What the exercise asks: All of the data should be output character for character, except the pictures.

Web document revisions:
------------------------------

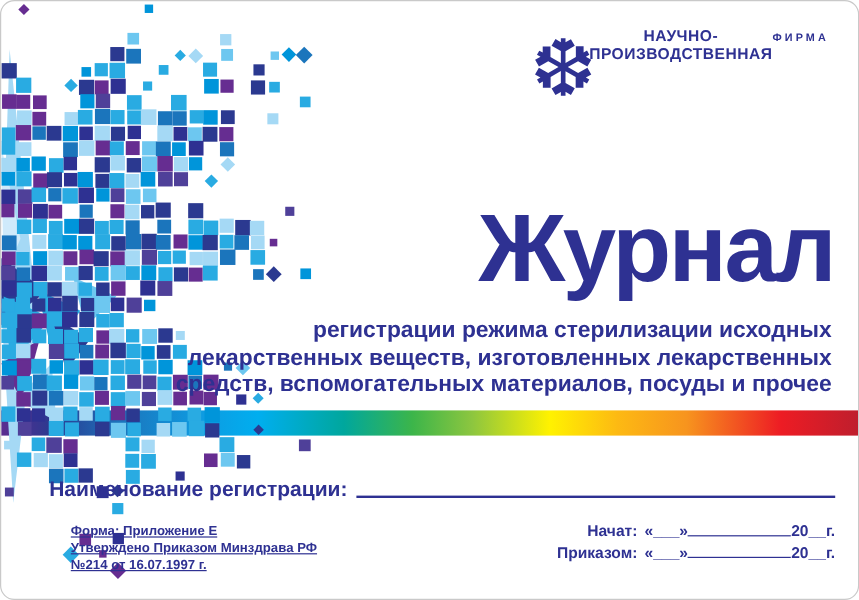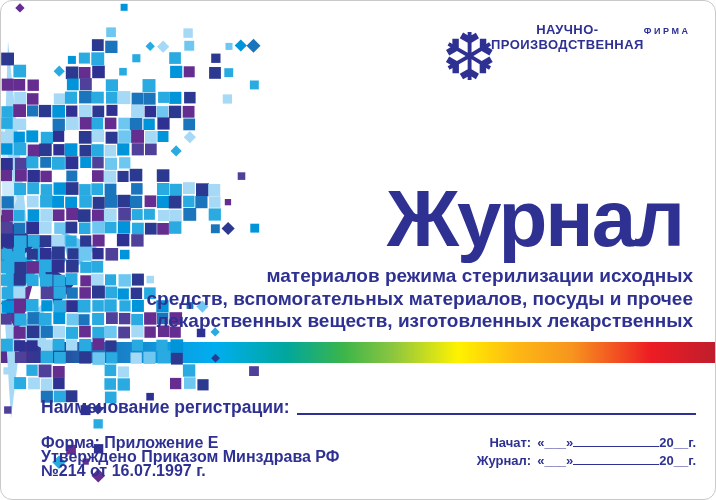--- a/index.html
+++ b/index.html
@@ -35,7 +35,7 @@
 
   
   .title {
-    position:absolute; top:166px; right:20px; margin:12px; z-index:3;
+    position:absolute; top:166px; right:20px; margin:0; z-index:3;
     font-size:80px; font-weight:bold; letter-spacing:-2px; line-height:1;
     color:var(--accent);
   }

------------------------------

Task response:
--- a/index.html
+++ b/index.html
@@ -35,7 +35,7 @@
 
   
   .title {
-    position:absolute; top:166px; right:20px; margin:12px; z-index:3;
+    position:absolute; top:166px; right:20px; margin:0; z-index:3;
     font-size:80px; font-weight:bold; letter-spacing:-2px; line-height:1;
     color:var(--accent);
   }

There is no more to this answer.